EXTRACT TO READ:
++++++++++++++++++++
Balanced equation for this reaction:

${\rm Na_{2}CO_{3}}\, (aq) + {\rm CaCl_{2}} \, (aq) \to 2\; {\rm NaCl}\, (aq) + {\rm CaCO_{3}}\, (s)$ .

Look up the relative atomic mass of elements in the limiting reactant, $\rm CaCl_{2}$ , as well as those in the product of interest, $\rm CaCO_{3}$ :

$\rm Ca$ : $40.078$ .
$\rm Cl$ : $35.45$ .
$\rm C$ : $12.011$ .
$\rm O$ : $15.999$ .

Calculate the formula mass for both the limiting reactant and the product of interest:

$\begin{aligned}& M({\rm CaCl_{2}}) \\ &= (40.078 + 2 \times 35.45)\; {\rm g \cdot mol^{-1}} \\ &= 110.978\; \rm g \cdot mol^{-1}\end{aligned}$ .

$\begin{aligned}& M({\rm CaCO_{3}}) \\ &= (40.078 + 12.011 + 3 \times 15.999)\; {\rm g \cdot mol^{-1}} \\ &= 100.086\; \rm g \cdot mol^{-1}\end{aligned}$ .

Calculate the quantity of the limiting reactant ( $\rm CaCl_{2}$ ) available to this reaction:

$\begin{aligned}n({\rm CaCl_{2}) &= \frac{m({\rm {CaCl_{2}})}}{M({\rm CaCl_{2}})} \\ &= \frac{17.87\; \rm g}{110.978\; \rm g \cdot mol^{-1}} \\ &\approx 0.161023\; \rm mol \end{aligned}$ .
++++++++++++++++++++
EXERCISES TO COMPLETE:
A. In the worked calculation, why are relative atomic masses looked up for calcium, chlorine, carbon and oxygen?
B. Answer these questions on the worked calculation:
(i) What relative atomic mass does it give for chlorine?
(ii) What formula mass does it find for CaCO₃?
(iii) What mass of CaCl₂ does it divide by the formula mass to get the quantity of the limiting reactant?
++++++++++++++++++++
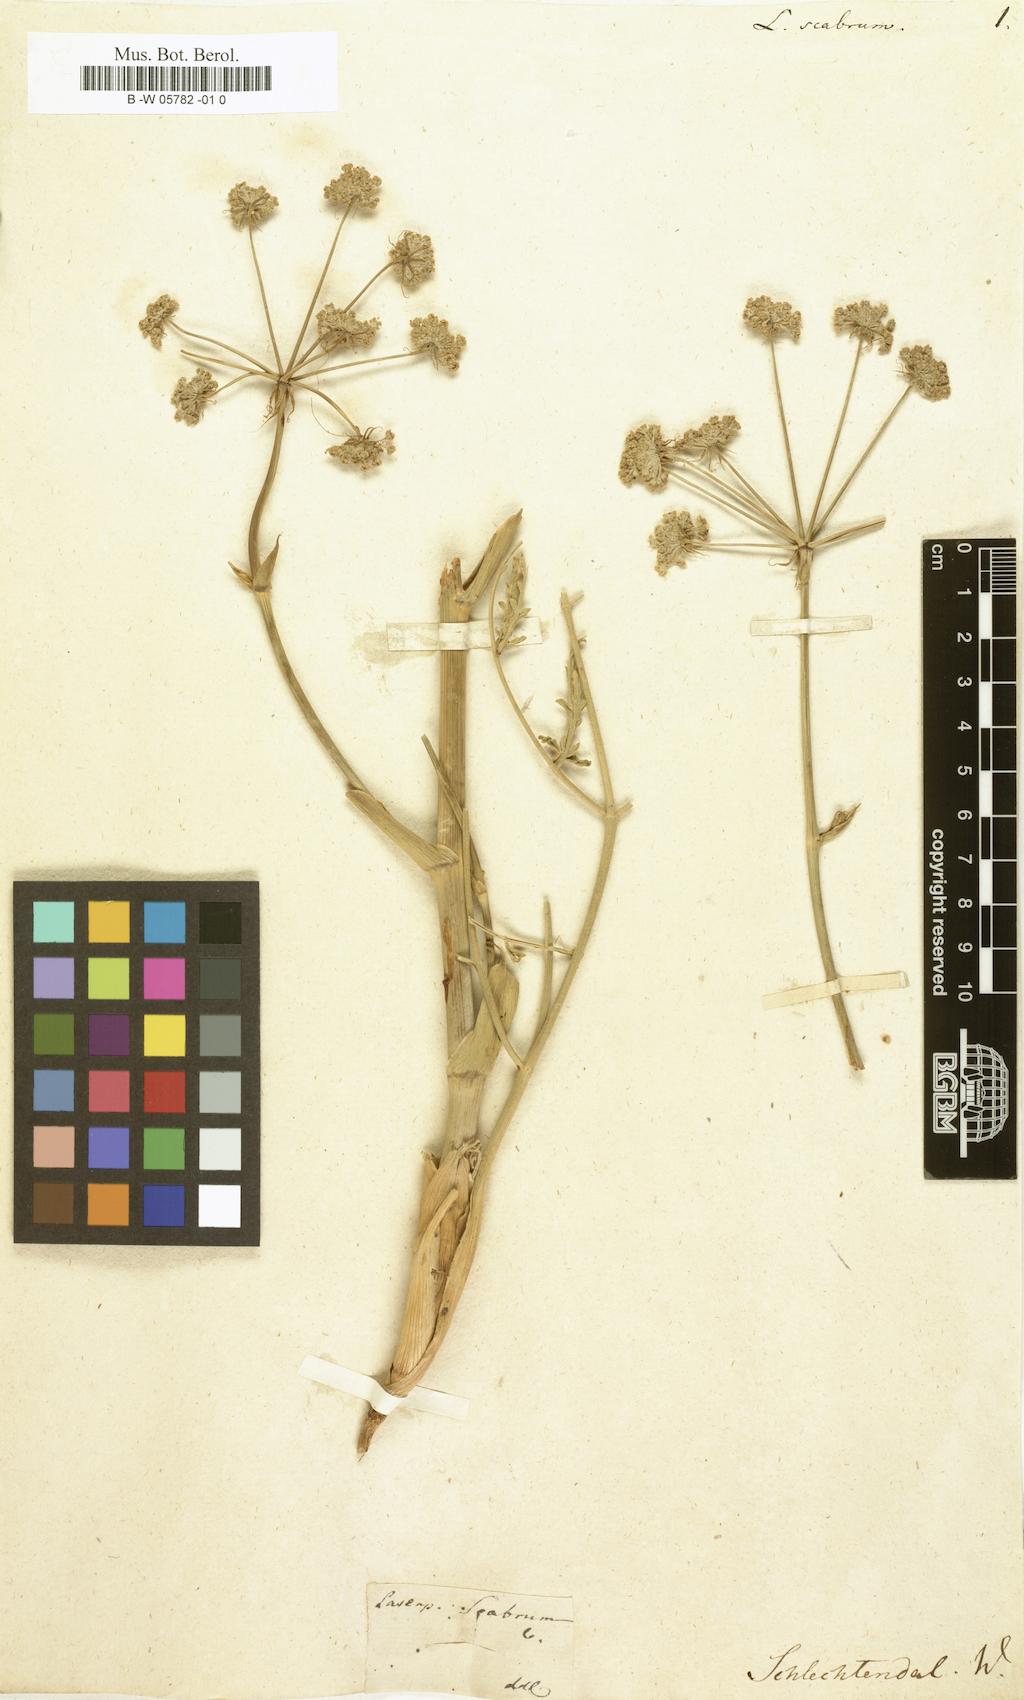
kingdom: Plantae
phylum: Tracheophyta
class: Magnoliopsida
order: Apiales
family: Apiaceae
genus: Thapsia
++++++++++++++++++++
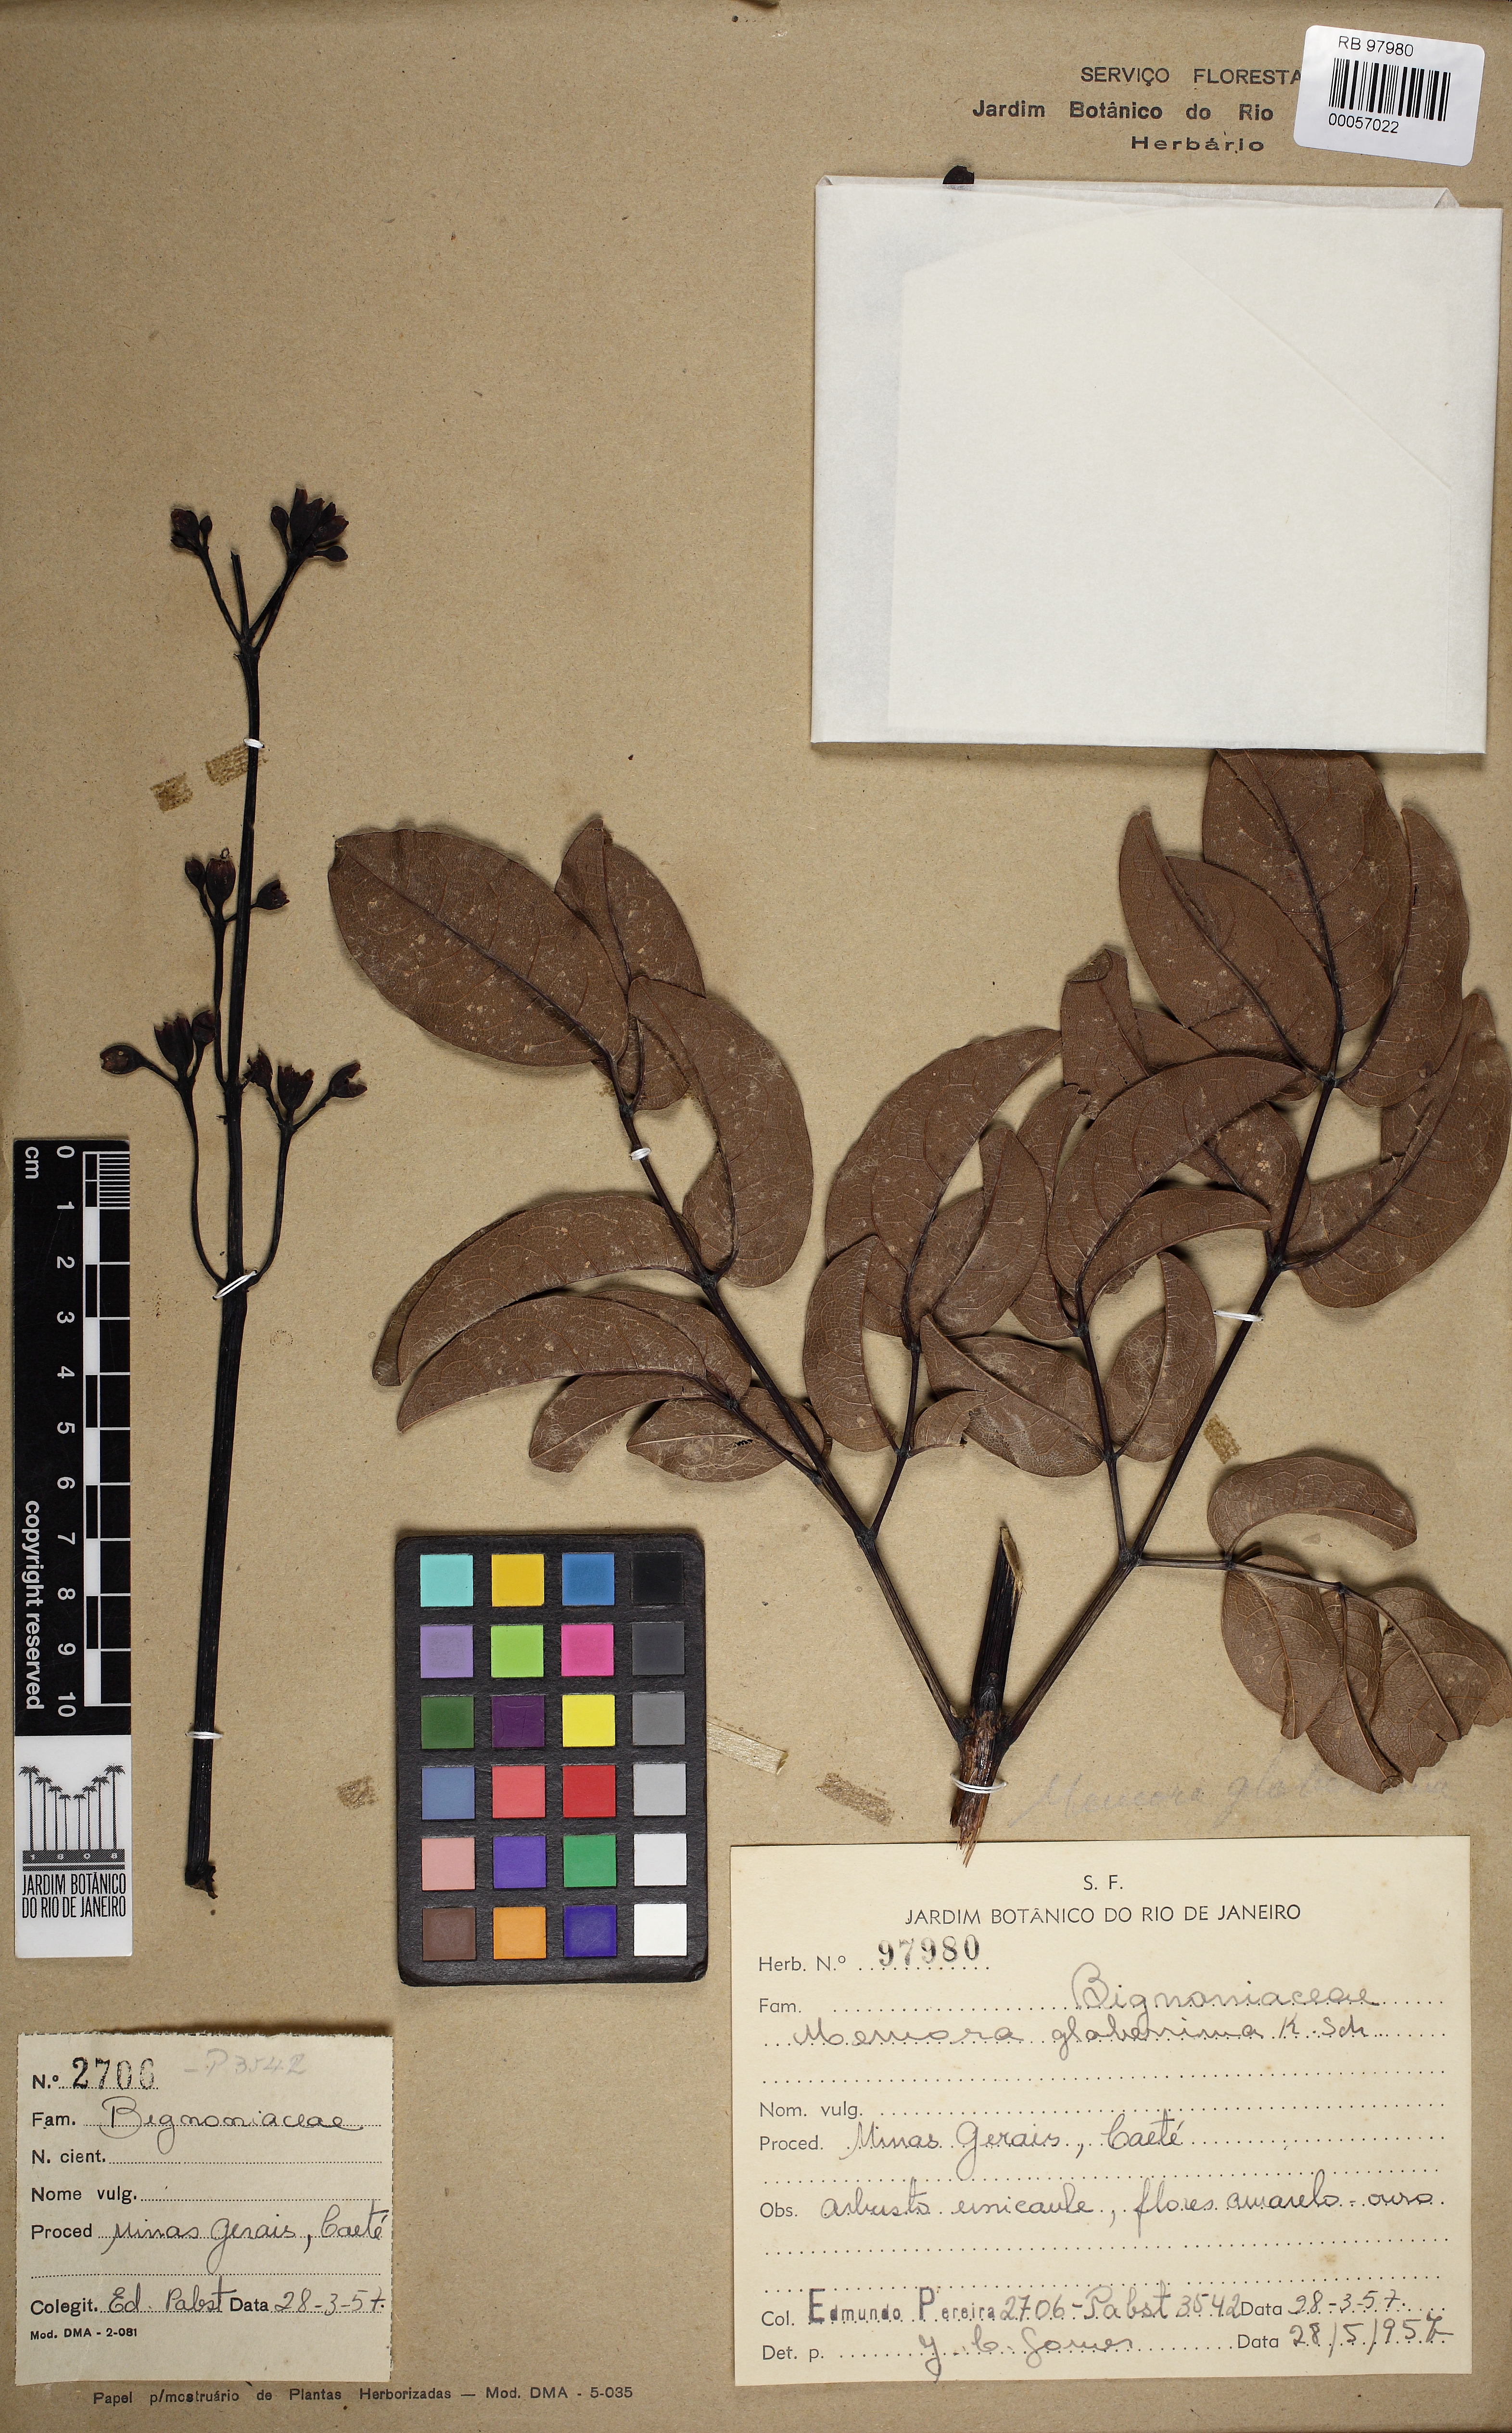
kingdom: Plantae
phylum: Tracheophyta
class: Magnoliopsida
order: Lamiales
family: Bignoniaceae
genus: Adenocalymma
++++++++++++++++++++
ANSWERS:
A. These are the elements in the limiting reactant, CaCl₂, and in the product of interest, CaCO₃. Their relative atomic masses are needed to calculate the formula mass of both compounds.

B.
(i) 35.45
(ii) 100.086 g·mol⁻¹
(iii) 17.87 g